**INSTRUCTION**: Please output each entry exactly as it appears.

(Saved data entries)
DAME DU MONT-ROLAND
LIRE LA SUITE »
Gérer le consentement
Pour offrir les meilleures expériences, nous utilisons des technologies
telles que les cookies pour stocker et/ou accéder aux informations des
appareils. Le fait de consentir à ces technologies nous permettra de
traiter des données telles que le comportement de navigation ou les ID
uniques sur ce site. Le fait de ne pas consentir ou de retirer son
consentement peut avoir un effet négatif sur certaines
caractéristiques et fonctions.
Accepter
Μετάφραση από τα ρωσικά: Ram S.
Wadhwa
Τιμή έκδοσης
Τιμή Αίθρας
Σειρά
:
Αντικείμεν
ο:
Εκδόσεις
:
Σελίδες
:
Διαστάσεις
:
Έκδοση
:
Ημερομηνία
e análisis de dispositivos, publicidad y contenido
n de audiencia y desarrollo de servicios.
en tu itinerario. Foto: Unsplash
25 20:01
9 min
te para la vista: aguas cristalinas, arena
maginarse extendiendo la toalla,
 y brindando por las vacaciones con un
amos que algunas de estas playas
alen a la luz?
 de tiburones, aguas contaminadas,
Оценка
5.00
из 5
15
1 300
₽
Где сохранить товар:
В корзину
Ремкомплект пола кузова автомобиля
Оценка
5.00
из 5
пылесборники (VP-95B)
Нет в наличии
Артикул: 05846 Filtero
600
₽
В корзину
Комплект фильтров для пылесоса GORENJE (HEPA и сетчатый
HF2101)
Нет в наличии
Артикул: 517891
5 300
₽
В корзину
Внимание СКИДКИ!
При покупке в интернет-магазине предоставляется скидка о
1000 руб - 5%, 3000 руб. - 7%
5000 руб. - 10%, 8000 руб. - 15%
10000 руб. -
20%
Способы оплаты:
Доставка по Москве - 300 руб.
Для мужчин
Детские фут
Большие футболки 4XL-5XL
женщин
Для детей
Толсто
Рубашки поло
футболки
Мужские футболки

**REPLY TO THE TASK**:
DAME DU MONT-ROLAND
LIRE LA SUITE »
Gérer le consentement
Pour offrir les meilleures expériences, nous utilisons des technologies
telles que les cookies pour stocker et/ou accéder aux informations des
appareils. Le fait de consentir à ces technologies nous permettra de
traiter des données telles que le comportement de navigation ou les ID
uniques sur ce site. Le fait de ne pas consentir ou de retirer son
consentement peut avoir un effet négatif sur certaines
caractéristiques et fonctions.
Accepter
Μετάφραση από τα ρωσικά: Ram S.
Wadhwa
Τιμή έκδοσης
Τιμή Αίθρας
Σειρά
:
Αντικείμεν
ο:
Εκδόσεις
:
Σελίδες
:
Διαστάσεις
:
Έκδοση
:
Ημερομηνία
e análisis de dispositivos, publicidad y contenido
n de audiencia y desarrollo de servicios.
en tu itinerario. Foto: Unsplash
25 20:01
9 min
te para la vista: aguas cristalinas, arena
maginarse extendiendo la toalla,
 y brindando por las vacaciones con un
amos que algunas de estas playas
alen a la luz?
 de tiburones, aguas contaminadas,
Оценка
5.00
из 5
15
1 300
₽
Где сохранить товар:
В корзину
Ремкомплект пола кузова автомобиля
Оценка
5.00
из 5
пылесборники (VP-95B)
Нет в наличии
Артикул: 05846 Filtero
600
₽
В корзину
Комплект фильтров для пылесоса GORENJE (HEPA и сетчатый
HF2101)
Нет в наличии
Артикул: 517891
5 300
₽
В корзину
Внимание СКИДКИ!
При покупке в интернет-магазине предоставляется скидка о
1000 руб - 5%, 3000 руб. - 7%
5000 руб. - 10%, 8000 руб. - 15%
10000 руб. -
20%
Способы оплаты:
Доставка по Москве - 300 руб.
Для мужчин
Детские фут
Большие футболки 4XL-5XL
женщин
Для детей
Толсто
Рубашки поло
футболки
Мужские футболки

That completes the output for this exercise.